A regra das cinco horas

Reserve um espaço na sua vida para aprender algo novo, dar asas à curiosidade e à alegria de descobrir novas ideias e atividades

30/01/2019 - por Márcia Peltier



Outro dia dei de cara com um conceito que não conhecia, mas que, aparentemente, é muito popular nos Estados Unidos: a “five hours rule” ou a “regra das cinco horas”, em tradução livre. Os superempresários Bill Gates, Mark Zuckerberg, Warren Buffet e o ex-presidente Obama seguem essa regrinha. É muito simples: separe uma hora por dia útil para aprender alguma coisa. Para ler, se informar, investir em uma atividade artística, um hobby. Parece fácil? Pois descobri que não é.

 

O mundo de hoje está um atropelo só. E o tempo parece ter encolhido, apesar das facilidades que a tecnologia nos oferece. Descobri que a origem da tal regrinha está na vida de um dos norte-americanos mais importantes da história: Benjamin Franklin. Nascido em 1706, em uma família modesta, deixou a escola aos dez anos de idade para trabalhar no comércio do seu pai. Mas se tornou uma verdadeira potência. Inventor, mestre da eletricidade, empresário, estadista, autor de dezenas de livros.

 

 

Ele atribui todo seu crescimento e sucesso ao fato de nunca ter parado de aprender.
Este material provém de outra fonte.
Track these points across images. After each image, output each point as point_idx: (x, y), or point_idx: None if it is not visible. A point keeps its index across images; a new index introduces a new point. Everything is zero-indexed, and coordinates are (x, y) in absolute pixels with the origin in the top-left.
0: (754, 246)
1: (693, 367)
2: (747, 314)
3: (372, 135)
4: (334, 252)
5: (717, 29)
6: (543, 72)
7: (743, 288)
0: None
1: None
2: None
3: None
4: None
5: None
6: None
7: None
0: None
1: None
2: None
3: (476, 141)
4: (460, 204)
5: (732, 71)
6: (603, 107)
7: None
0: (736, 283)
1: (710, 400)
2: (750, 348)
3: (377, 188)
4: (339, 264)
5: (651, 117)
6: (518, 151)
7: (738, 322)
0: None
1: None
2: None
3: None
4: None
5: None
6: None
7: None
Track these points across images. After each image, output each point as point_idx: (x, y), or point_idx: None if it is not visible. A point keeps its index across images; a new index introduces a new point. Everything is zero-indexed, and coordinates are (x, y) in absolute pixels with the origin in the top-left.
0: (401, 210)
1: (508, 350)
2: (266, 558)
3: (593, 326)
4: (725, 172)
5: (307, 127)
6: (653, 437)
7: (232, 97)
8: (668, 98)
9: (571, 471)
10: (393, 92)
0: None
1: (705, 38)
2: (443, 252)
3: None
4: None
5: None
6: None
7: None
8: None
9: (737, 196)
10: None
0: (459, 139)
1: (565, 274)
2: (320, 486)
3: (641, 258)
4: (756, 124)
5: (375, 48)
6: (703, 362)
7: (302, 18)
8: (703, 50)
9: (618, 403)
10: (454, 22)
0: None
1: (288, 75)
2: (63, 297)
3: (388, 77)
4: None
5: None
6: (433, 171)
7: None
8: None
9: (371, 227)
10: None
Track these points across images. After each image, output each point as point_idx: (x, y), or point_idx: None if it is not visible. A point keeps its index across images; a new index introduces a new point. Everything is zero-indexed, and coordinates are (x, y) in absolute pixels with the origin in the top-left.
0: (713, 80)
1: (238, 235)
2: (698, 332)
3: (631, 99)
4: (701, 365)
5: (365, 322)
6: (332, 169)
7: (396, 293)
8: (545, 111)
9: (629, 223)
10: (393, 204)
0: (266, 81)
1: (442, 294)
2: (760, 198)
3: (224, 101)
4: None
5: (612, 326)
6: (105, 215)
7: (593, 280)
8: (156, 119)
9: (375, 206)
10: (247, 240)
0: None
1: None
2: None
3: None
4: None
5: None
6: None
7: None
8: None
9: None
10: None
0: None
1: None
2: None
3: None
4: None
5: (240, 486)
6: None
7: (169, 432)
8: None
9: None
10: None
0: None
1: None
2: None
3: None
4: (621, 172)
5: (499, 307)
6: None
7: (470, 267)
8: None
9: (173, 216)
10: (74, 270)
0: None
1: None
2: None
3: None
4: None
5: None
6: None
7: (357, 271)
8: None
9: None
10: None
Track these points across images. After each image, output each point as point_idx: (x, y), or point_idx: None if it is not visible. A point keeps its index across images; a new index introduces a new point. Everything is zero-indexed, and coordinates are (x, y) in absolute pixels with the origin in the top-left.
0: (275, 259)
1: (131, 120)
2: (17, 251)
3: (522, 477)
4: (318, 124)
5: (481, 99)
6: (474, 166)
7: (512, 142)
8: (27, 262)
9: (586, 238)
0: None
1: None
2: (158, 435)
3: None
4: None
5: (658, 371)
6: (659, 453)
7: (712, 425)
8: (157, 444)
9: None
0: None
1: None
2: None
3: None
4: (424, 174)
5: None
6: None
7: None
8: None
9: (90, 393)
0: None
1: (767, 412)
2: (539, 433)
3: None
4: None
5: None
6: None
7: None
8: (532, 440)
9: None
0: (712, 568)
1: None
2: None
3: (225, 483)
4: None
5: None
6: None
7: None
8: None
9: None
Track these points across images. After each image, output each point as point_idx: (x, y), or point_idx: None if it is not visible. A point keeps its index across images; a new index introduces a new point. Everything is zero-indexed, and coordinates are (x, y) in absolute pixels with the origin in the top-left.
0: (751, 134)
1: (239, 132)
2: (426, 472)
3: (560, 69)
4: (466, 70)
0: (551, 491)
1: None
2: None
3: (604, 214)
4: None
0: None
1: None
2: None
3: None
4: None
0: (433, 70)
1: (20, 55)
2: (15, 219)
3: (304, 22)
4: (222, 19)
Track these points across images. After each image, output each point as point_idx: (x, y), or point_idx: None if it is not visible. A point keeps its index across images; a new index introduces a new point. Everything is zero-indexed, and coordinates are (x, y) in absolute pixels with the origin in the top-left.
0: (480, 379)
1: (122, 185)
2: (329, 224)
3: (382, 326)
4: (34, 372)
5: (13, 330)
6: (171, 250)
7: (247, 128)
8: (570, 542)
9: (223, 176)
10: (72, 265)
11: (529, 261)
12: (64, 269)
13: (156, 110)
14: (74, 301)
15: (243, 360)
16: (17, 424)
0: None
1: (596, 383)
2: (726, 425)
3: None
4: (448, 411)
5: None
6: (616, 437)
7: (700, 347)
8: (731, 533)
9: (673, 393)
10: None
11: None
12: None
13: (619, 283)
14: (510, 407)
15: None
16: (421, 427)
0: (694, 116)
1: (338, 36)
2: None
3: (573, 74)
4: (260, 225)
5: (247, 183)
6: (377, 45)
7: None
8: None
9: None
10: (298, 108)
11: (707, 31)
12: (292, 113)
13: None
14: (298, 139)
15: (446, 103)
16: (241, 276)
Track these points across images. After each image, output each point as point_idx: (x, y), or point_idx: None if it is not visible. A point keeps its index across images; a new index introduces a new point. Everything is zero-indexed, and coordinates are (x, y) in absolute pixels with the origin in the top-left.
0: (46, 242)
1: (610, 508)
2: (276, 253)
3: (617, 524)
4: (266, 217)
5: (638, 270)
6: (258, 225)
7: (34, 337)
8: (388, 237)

Seguia a sua regra, lia e escrevia uma hora por dia. Hoje em dia, aqueles homens de negócios e políticos também declaram que não deixam de perseguir o conhecimento, a evolução.

 

Voltando aos nossos dias. Hoje, a informação está disponível. Mas nem sempre a gente se treina no conhecimento, que vai além da mera informação. Nossa sensibilidade para articular ideias, a capacidade de se abrir a novas vivências, a curiosidade são o verdadeiro pulo do gato. 



Dedicar regularmente um tempinho a atividades desafiadoras faz bem à saúde do corpo, da mente e leva a vida adiante

Senti isso na pele — e nos músculos! — quando decidi voltar a dançar. O balé havia sido importantíssimo na minha juventude, uma expressão da minha personalidade. Com a vida profissional de jornalista, fui deixando de lado essa atividade maravilhosa e que me fazia tanto bem. Um dia, minha filha me pegou pela mão e me levou a uma aula incrível, com um mestre do corpo e da alma, Jean-Marie Dubrul, francês radicado no Rio de Janeiro. E percebi que minha vida deu um salto de qualidade. Afinal, eu estava imergindo em novidades, em desafios. Eu estava me desafiando, amorosamente, saindo da inércia.

 

Benjamin Franklin tinha toda a razão, mais de 300 anos atrás. Aliás, muitas pesquisas em universidades de ponta constatam o efeito quase mágico de separar um tempo na rotina para aprender e experimentar coisas novas. Esse presente a gente merece. Um presente de saúde e alegria para a gente mesma no futuro!